• [Assignment]:
How many lines in the records below contain "Wiwen"? Answer with the number alone.

(Collected data)
· · · · ·

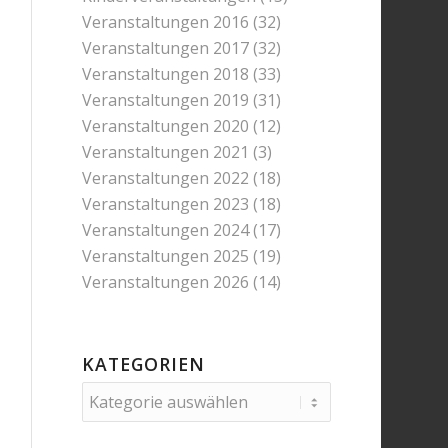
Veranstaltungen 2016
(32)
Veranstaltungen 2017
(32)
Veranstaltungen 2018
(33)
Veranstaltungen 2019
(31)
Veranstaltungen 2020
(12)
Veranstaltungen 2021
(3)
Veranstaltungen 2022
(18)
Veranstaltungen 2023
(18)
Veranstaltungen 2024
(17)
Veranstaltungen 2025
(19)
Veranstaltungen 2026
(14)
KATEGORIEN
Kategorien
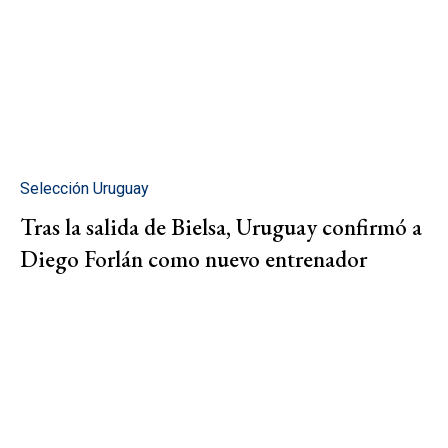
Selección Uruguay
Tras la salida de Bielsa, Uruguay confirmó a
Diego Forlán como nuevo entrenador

· · · · ·

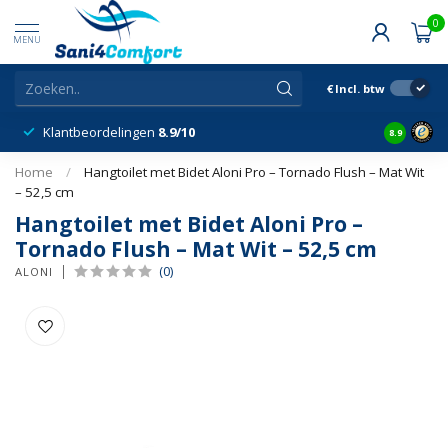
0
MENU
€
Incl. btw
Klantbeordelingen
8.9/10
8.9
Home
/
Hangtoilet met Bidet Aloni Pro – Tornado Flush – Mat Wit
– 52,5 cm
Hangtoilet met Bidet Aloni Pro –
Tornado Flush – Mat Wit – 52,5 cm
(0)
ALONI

· · · · ·

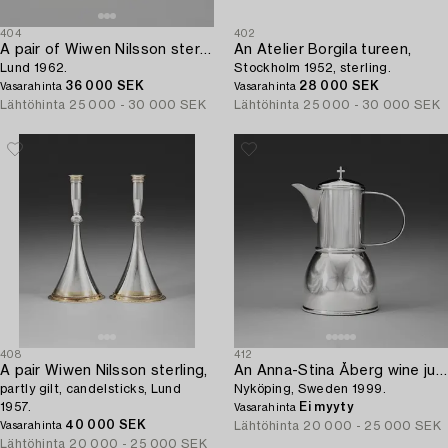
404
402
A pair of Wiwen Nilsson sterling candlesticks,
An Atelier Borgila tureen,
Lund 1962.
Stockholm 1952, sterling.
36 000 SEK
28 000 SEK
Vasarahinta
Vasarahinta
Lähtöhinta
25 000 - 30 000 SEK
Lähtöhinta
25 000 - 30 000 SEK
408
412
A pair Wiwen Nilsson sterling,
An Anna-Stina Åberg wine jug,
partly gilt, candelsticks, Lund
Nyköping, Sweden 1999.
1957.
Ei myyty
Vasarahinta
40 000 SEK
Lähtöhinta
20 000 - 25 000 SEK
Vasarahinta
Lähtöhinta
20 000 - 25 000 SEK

· · · · ·

• [Written solution]:
2